Il s’agit d’une communauté catholique de 25 Frères sur place et trois en fondation en Norvège, vivant la vie contemplative selon la Règle de saint Benoît et les coutumes cisterciennes de l’Ordre Cistercien de la Stricte Observance, qui rassemble 160 communautés masculines et féminines sur les cinq continents.   

La famille cistercienne aujourd’hui.
 
Elle représente plus de 200 monastères et 5000 moines et moniales sur les cinq continents. Les branches actuelles sont : 
- L’Ordre Cistercien de la Stricte Observance (OCSO) avec près de 3000 moines et moniales 
- L’Ordre Cistercien de la Commune Observance (OCCO) avec près de 2500 moines et moniales 
- Les Cisterciennes de la Congrégation St Bernard de Las Huelgas liées à l’OCSO 
- Les Cisterciennes Bernardines d'Esquermes avec près de 100 moniales 
- Les Cisterciennes d’Oudenarde en Belgique et celles de la Charité en Italie. 

Saint Bernard le contestataire.
 
Religieux actif et impétueux, saint Bernard ne se contente pas de fonder et de visiter ses monastères, mais il prend également part à la vie publique de son temps. C’est l’élection d’un antipape, Anaclet II, en 1130, qui le décide à intervenir auprès des rois européens pour les pousser à rétablir le pape Innocent II dans ses droits. Il y parvient au bout de plusieurs années de lutte acharnée. Il met son énergie au service de toutes les causes qu’il juge justes : écrits contre la philosophie d’Abélard, prédications contre l’hérésie cathare du Languedoc, appel à la deuxième Croisade à Vézelay en 1146, tentative d’apaisement du conflit entre la France de Louis VII et l’Angleterre d’Henri II Plantagenêt. Cependant, la fréquentation des puissants ne l’éloigne jamais de son idéal de pauvreté. Ainsi, c’est avec une croix de procession de bois mal polie, des habits simples et usés, du vin de pays et du pain grossier que Bernard reçut le pape Innocent II à Clairvaux, sans jamais lever les yeux vers les riches parures du Saint Père et des prélats qui l’accompagnaient ; on rapporte qu’un comportement si humble tira les larmes des yeux du Pape. Saint Bernard n’hésite jamais non plus à reprocher à certains évêques du temps leur enrichissement et à leur rappeler leur devoir de charité envers les pauvres.   

Saint Bernard et la Vierge Marie.

* Lignes fournies

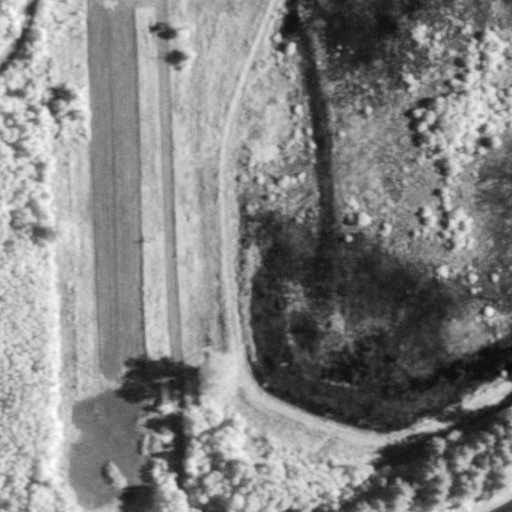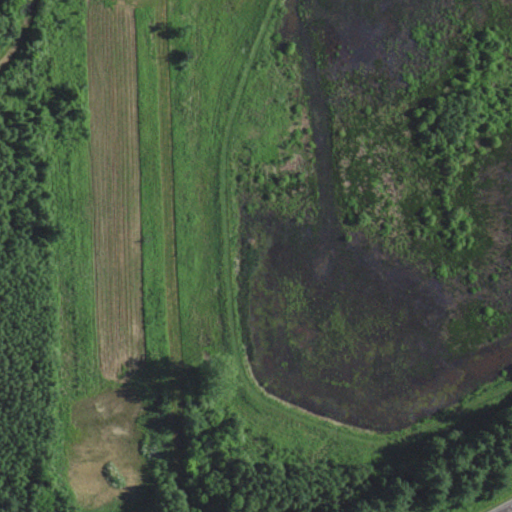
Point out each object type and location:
road: (19, 28)
road: (511, 363)
road: (210, 450)
road: (505, 508)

* Objectif
Citez mot pour mot, s'il vous plaît, le passage du texte sur les Cisterciens qui va de « Il s’agit d’une » à « Charité en Italie. ».

* Réponse au problème
Il s’agit d’une communauté catholique de 25 Frères sur place et trois en fondation en Norvège, vivant la vie contemplative selon la Règle de saint Benoît et les coutumes cisterciennes de l’Ordre Cistercien de la Stricte Observance, qui rassemble 160 communautés masculines et féminines sur les cinq continents.   

La famille cistercienne aujourd’hui.
 
Elle représente plus de 200 monastères et 5000 moines et moniales sur les cinq continents. Les branches actuelles sont : 
- L’Ordre Cistercien de la Stricte Observance (OCSO) avec près de 3000 moines et moniales 
- L’Ordre Cistercien de la Commune Observance (OCCO) avec près de 2500 moines et moniales 
- Les Cisterciennes de la Congrégation St Bernard de Las Huelgas liées à l’OCSO 
- Les Cisterciennes Bernardines d'Esquermes avec près de 100 moniales 
- Les Cisterciennes d’Oudenarde en Belgique et celles de la Charité en Italie.